=== Task brief ===
An exact copy of the records is required, minus the pictures they hold.

--- START ---

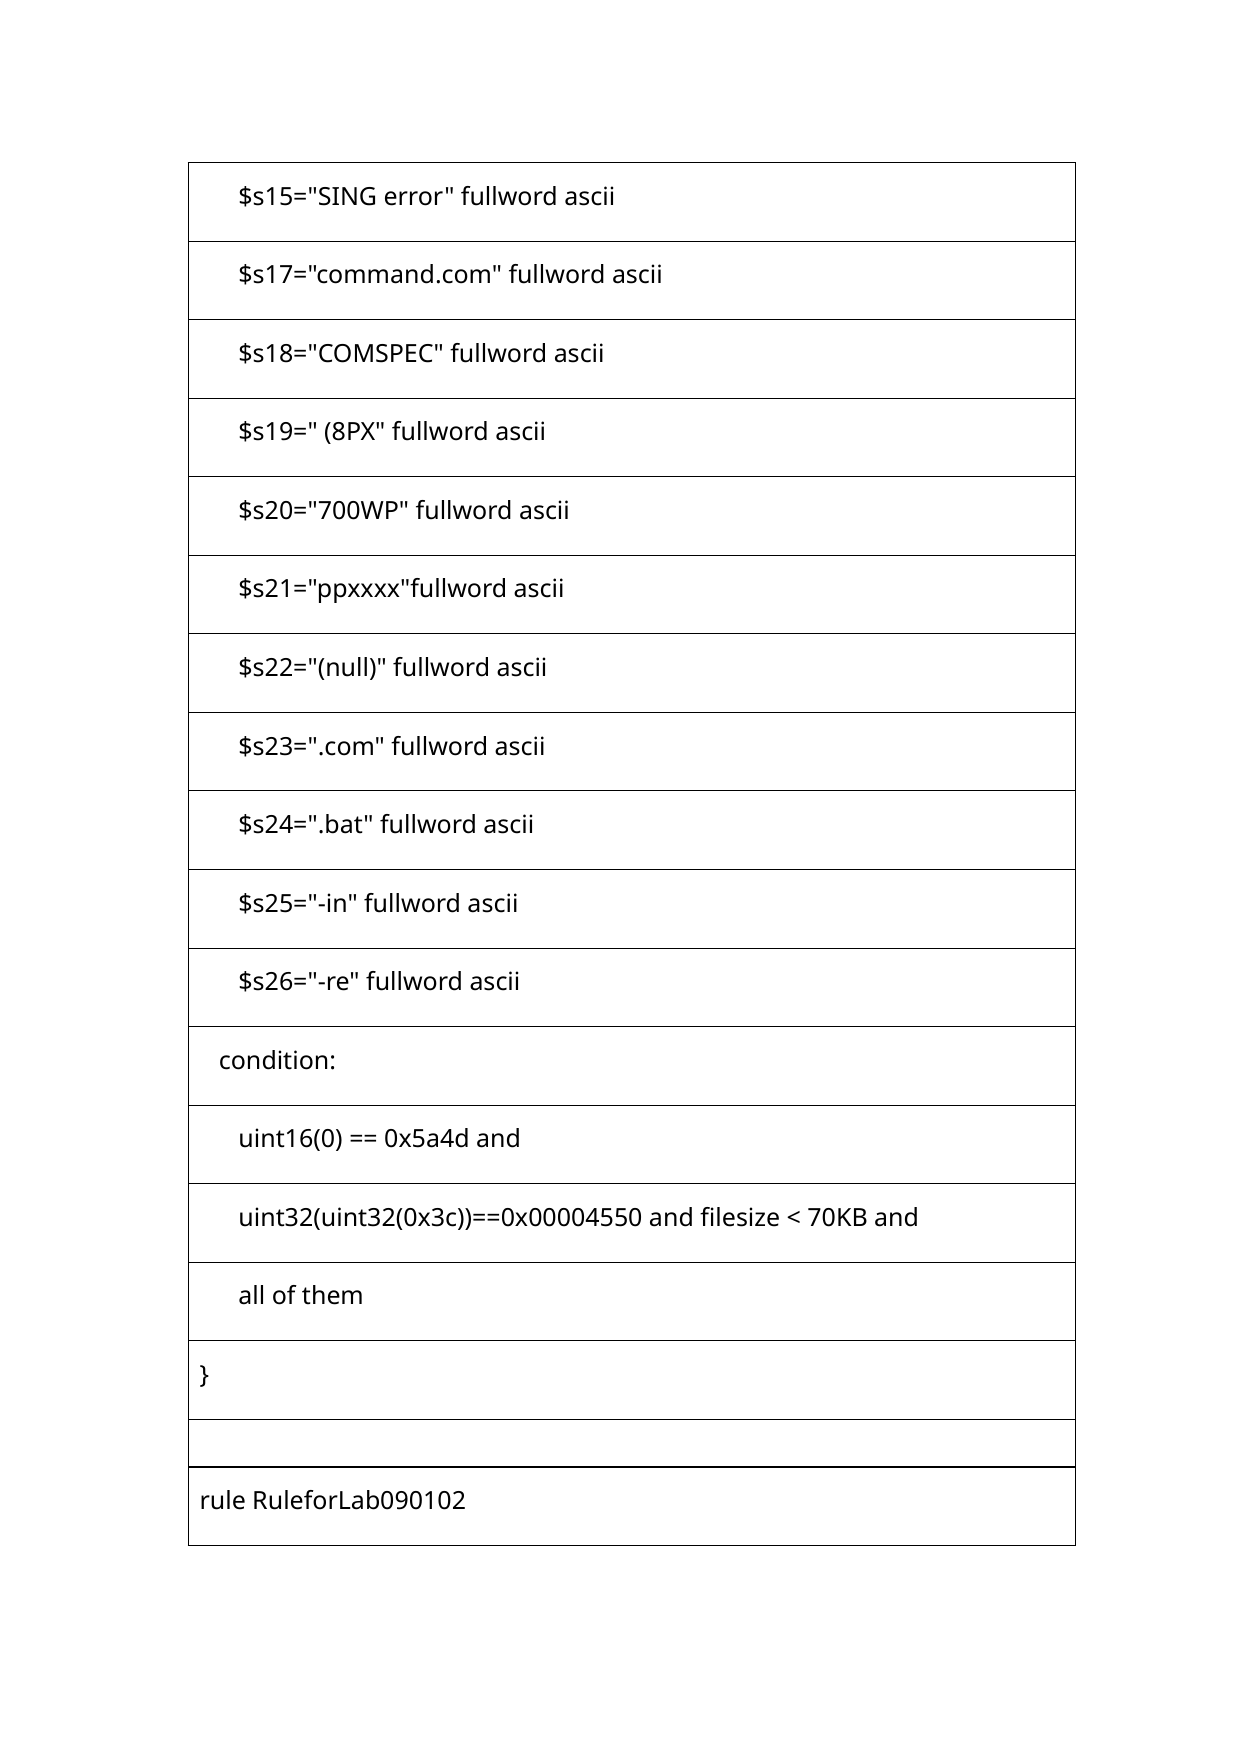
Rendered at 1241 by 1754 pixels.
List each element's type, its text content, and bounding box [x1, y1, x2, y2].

table_cell $s26="-re" fullword ascii [189, 949, 1075, 1026]
table_cell $s17="command.com" fullword ascii [189, 242, 1075, 319]
table_cell } [189, 1341, 1075, 1419]
table_cell uint32(uint32(0x3c))==0x00004550 and filesize < 70KB and [189, 1184, 1075, 1262]
table_cell all of them [189, 1263, 1075, 1340]
table_cell [189, 1420, 1075, 1466]
table_cell condition: [189, 1027, 1075, 1104]
table_cell $s15="SING error" fullword ascii [189, 163, 1075, 241]
table_cell rule RuleforLab090102 [189, 1468, 1075, 1545]
table_cell $s23=".com" fullword ascii [189, 713, 1075, 790]
table_cell $s24=".bat" fullword ascii [189, 791, 1075, 869]
table_cell $s22="(null)" fullword ascii [189, 634, 1075, 712]
table_cell $s25="-in" fullword ascii [189, 870, 1075, 947]
table_cell $s21="ppxxxx"fullword ascii [189, 556, 1075, 633]
table_cell uint16(0) == 0x5a4d and [189, 1106, 1075, 1183]
table_cell $s20="700WP" fullword ascii [189, 477, 1075, 555]
table_cell $s18="COMSPEC" fullword ascii [189, 320, 1075, 398]
table_cell $s19=" (8PX" fullword ascii [189, 399, 1075, 476]
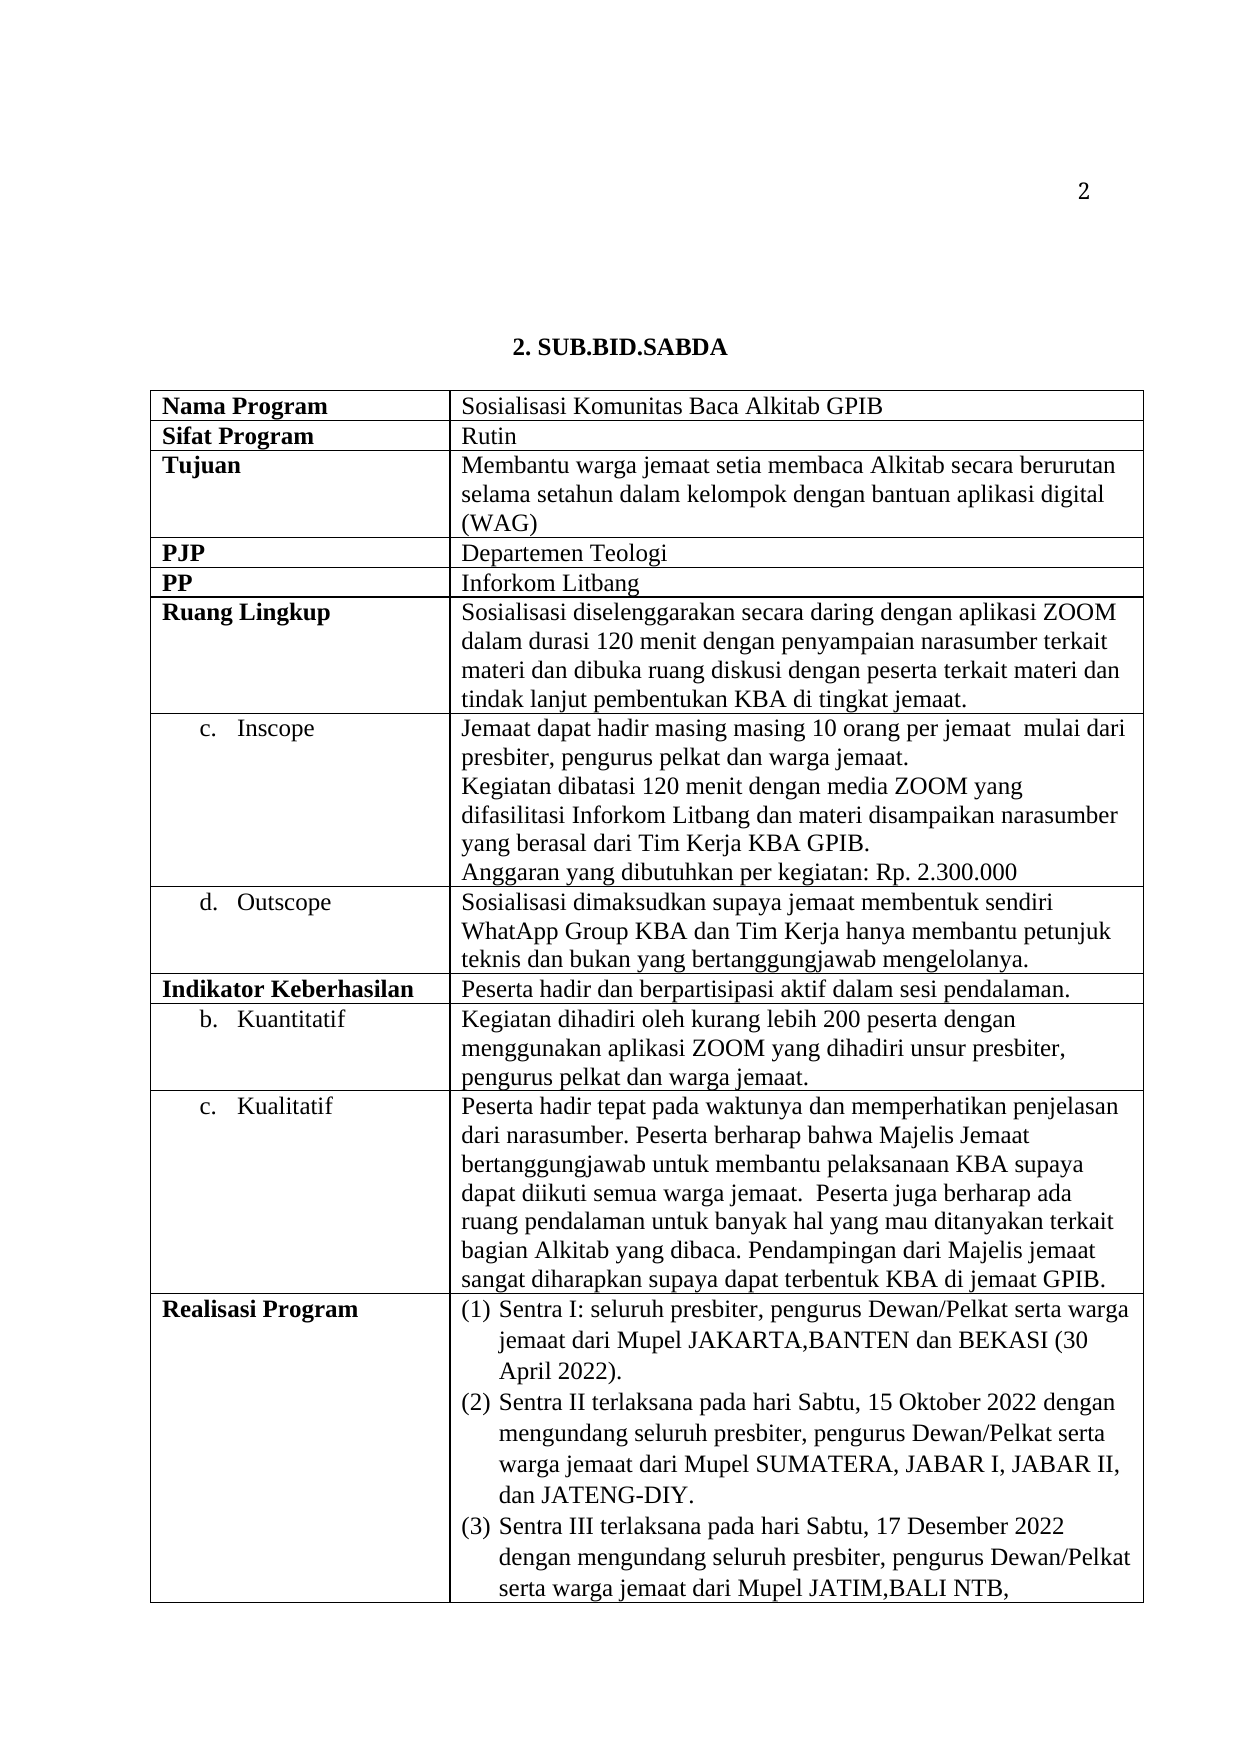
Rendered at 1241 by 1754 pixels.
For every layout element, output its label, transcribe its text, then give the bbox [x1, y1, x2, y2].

table_cell Kuantitatif [151, 1004, 449, 1090]
table_cell Realisasi Program [151, 1294, 449, 1602]
table_cell Sifat Program [151, 421, 449, 449]
table_cell Tujuan [151, 451, 449, 537]
table_cell PP [151, 568, 449, 596]
table_cell Inforkom Litbang [451, 568, 1143, 596]
table_cell PJP [151, 538, 449, 567]
table_cell Sosialisasi diselenggarakan secara daring dengan aplikasi ZOOM dalam durasi 120 menit dengan penyampaian narasumber terkait materi dan dibuka ruang diskusi dengan peserta terkait materi dan tindak lanjut pembentukan KBA di tingkat jemaat. [451, 598, 1143, 712]
table_cell Outscope [151, 887, 449, 973]
table_cell Inscope [151, 714, 449, 886]
table_cell Sosialisasi dimaksudkan supaya jemaat membentuk sendiri WhatApp Group KBA dan Tim Kerja hanya membantu petunjuk teknis dan bukan yang bertanggungjawab mengelolanya. [451, 887, 1143, 973]
table_cell Jemaat dapat hadir masing masing 10 orang per jemaat mulai dari presbiter, pengurus pelkat dan warga jemaat. Kegiatan dibatasi 120 menit dengan media ZOOM yang difasilitasi Inforkom Litbang dan materi disampaikan narasumber yang berasal dari Tim Kerja KBA GPIB. Anggaran yang dibutuhkan per kegiatan: Rp. 2.300.000 [451, 714, 1143, 886]
table_header Sosialisasi Komunitas Baca Alkitab GPIB [451, 391, 1143, 420]
table_cell Rutin [451, 421, 1143, 449]
table_cell Kualitatif [151, 1091, 449, 1293]
table_header Nama Program [151, 391, 449, 420]
table_cell Membantu warga jemaat setia membaca Alkitab secara berurutan selama setahun dalam kelompok dengan bantuan aplikasi digital (WAG) [451, 451, 1143, 537]
table_cell Ruang Lingkup [151, 598, 449, 712]
table_cell Kegiatan dihadiri oleh kurang lebih 200 peserta dengan menggunakan aplikasi ZOOM yang dihadiri unsur presbiter, pengurus pelkat dan warga jemaat. [451, 1004, 1143, 1090]
table_cell Peserta hadir dan berpartisipasi aktif dalam sesi pendalaman. [451, 974, 1143, 1003]
table_cell Indikator Keberhasilan [151, 974, 449, 1003]
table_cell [451, 1294, 1143, 1602]
text 2. SUB.BID.SABDA [150, 332, 1090, 361]
table_cell Peserta hadir tepat pada waktunya dan memperhatikan penjelasan dari narasumber. Peserta berharap bahwa Majelis Jemaat bertanggungjawab untuk membantu pelaksanaan KBA supaya dapat diikuti semua warga jemaat. Peserta juga berharap ada ruang pendalaman untuk banyak hal yang mau ditanyakan terkait bagian Alkitab yang dibaca. Pendampingan dari Majelis jemaat sangat diharapkan supaya dapat terbentuk KBA di jemaat GPIB. [451, 1091, 1143, 1293]
table_cell Departemen Teologi [451, 538, 1143, 567]
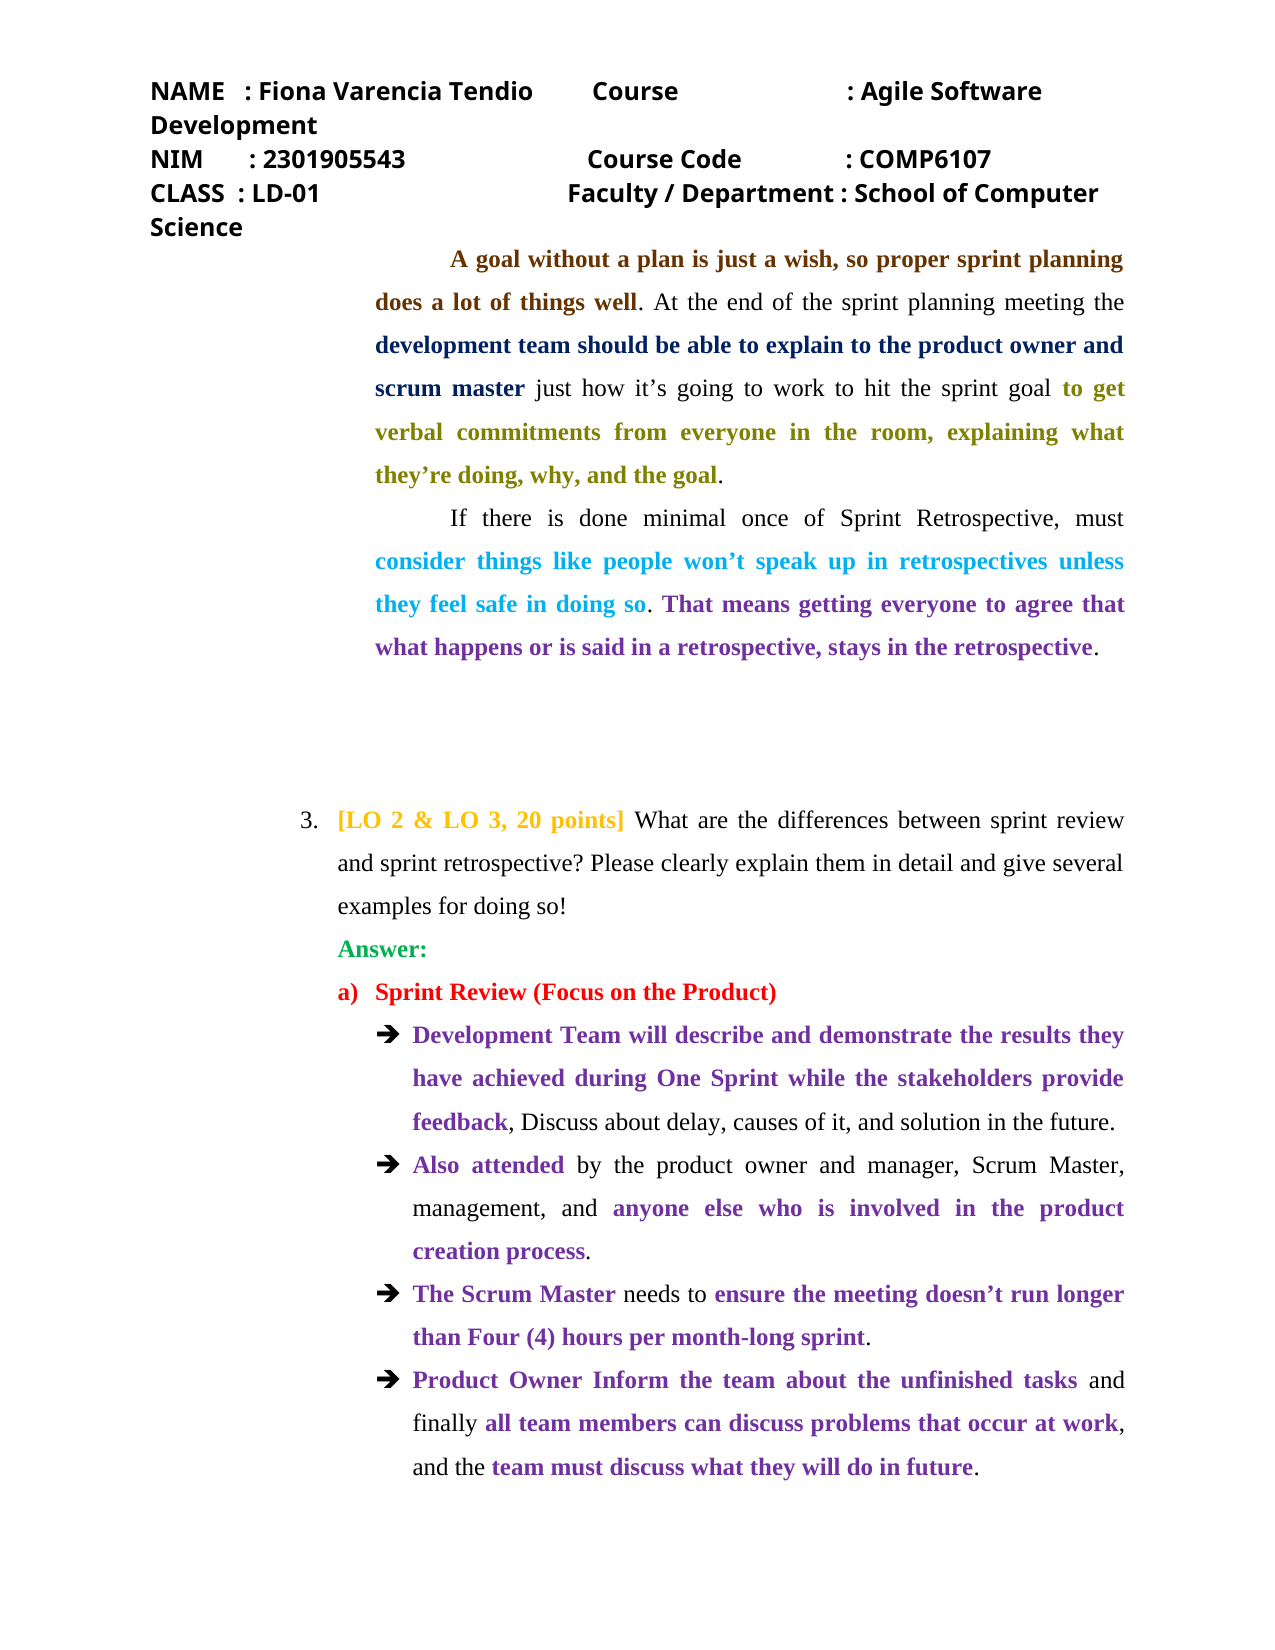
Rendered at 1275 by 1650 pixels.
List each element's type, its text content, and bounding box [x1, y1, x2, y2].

--- END ---

=== Written answer ===
Rendered at 1241 by 1754 pixels.
List each element's type, its text content, and bounding box [x1, y1, x2, y2].

table_cell $s26="-re" fullword ascii [189, 949, 1075, 1026]
table_cell $s17="command.com" fullword ascii [189, 242, 1075, 319]
table_cell } [189, 1341, 1075, 1419]
table_cell uint32(uint32(0x3c))==0x00004550 and filesize < 70KB and [189, 1184, 1075, 1262]
table_cell all of them [189, 1263, 1075, 1340]
table_cell [189, 1420, 1075, 1466]
table_cell condition: [189, 1027, 1075, 1104]
table_cell $s15="SING error" fullword ascii [189, 163, 1075, 241]
table_cell rule RuleforLab090102 [189, 1468, 1075, 1545]
table_cell $s23=".com" fullword ascii [189, 713, 1075, 790]
table_cell $s24=".bat" fullword ascii [189, 791, 1075, 869]
table_cell $s22="(null)" fullword ascii [189, 634, 1075, 712]
table_cell $s25="-in" fullword ascii [189, 870, 1075, 947]
table_cell $s21="ppxxxx"fullword ascii [189, 556, 1075, 633]
table_cell uint16(0) == 0x5a4d and [189, 1106, 1075, 1183]
table_cell $s20="700WP" fullword ascii [189, 477, 1075, 555]
table_cell $s18="COMSPEC" fullword ascii [189, 320, 1075, 398]
table_cell $s19=" (8PX" fullword ascii [189, 399, 1075, 476]
Rendered at 1241 by 1754 pixels.
For every layout element, output its label, transcribe its text, then give the bbox [x1, y1, x2, y2].

table_cell Kuantitatif [151, 1004, 449, 1090]
table_cell Realisasi Program [151, 1294, 449, 1602]
table_cell Sifat Program [151, 421, 449, 449]
table_cell Tujuan [151, 451, 449, 537]
table_cell PP [151, 568, 449, 596]
table_cell Inforkom Litbang [451, 568, 1143, 596]
table_cell PJP [151, 538, 449, 567]
table_cell Sosialisasi diselenggarakan secara daring dengan aplikasi ZOOM dalam durasi 120 menit dengan penyampaian narasumber terkait materi dan dibuka ruang diskusi dengan peserta terkait materi dan tindak lanjut pembentukan KBA di tingkat jemaat. [451, 598, 1143, 712]
table_cell Outscope [151, 887, 449, 973]
table_cell Inscope [151, 714, 449, 886]
table_cell Sosialisasi dimaksudkan supaya jemaat membentuk sendiri WhatApp Group KBA dan Tim Kerja hanya membantu petunjuk teknis dan bukan yang bertanggungjawab mengelolanya. [451, 887, 1143, 973]
table_cell Jemaat dapat hadir masing masing 10 orang per jemaat mulai dari presbiter, pengurus pelkat dan warga jemaat. Kegiatan dibatasi 120 menit dengan media ZOOM yang difasilitasi Inforkom Litbang dan materi disampaikan narasumber yang berasal dari Tim Kerja KBA GPIB. Anggaran yang dibutuhkan per kegiatan: Rp. 2.300.000 [451, 714, 1143, 886]
table_header Sosialisasi Komunitas Baca Alkitab GPIB [451, 391, 1143, 420]
table_cell Rutin [451, 421, 1143, 449]
table_cell Kualitatif [151, 1091, 449, 1293]
table_header Nama Program [151, 391, 449, 420]
table_cell Membantu warga jemaat setia membaca Alkitab secara berurutan selama setahun dalam kelompok dengan bantuan aplikasi digital (WAG) [451, 451, 1143, 537]
table_cell Ruang Lingkup [151, 598, 449, 712]
table_cell Kegiatan dihadiri oleh kurang lebih 200 peserta dengan menggunakan aplikasi ZOOM yang dihadiri unsur presbiter, pengurus pelkat dan warga jemaat. [451, 1004, 1143, 1090]
table_cell Peserta hadir dan berpartisipasi aktif dalam sesi pendalaman. [451, 974, 1143, 1003]
table_cell Indikator Keberhasilan [151, 974, 449, 1003]
table_cell [451, 1294, 1143, 1602]
text 2. SUB.BID.SABDA [150, 332, 1090, 361]
table_cell Peserta hadir tepat pada waktunya dan memperhatikan penjelasan dari narasumber. Peserta berharap bahwa Majelis Jemaat bertanggungjawab untuk membantu pelaksanaan KBA supaya dapat diikuti semua warga jemaat. Peserta juga berharap ada ruang pendalaman untuk banyak hal yang mau ditanyakan terkait bagian Alkitab yang dibaca. Pendampingan dari Majelis jemaat sangat diharapkan supaya dapat terbentuk KBA di jemaat GPIB. [451, 1091, 1143, 1293]
table_cell Departemen Teologi [451, 538, 1143, 567]
Rendered at 1275 by 1650 pixels.
List each element's type, its text content, and bounding box [x1, y1, x2, y2].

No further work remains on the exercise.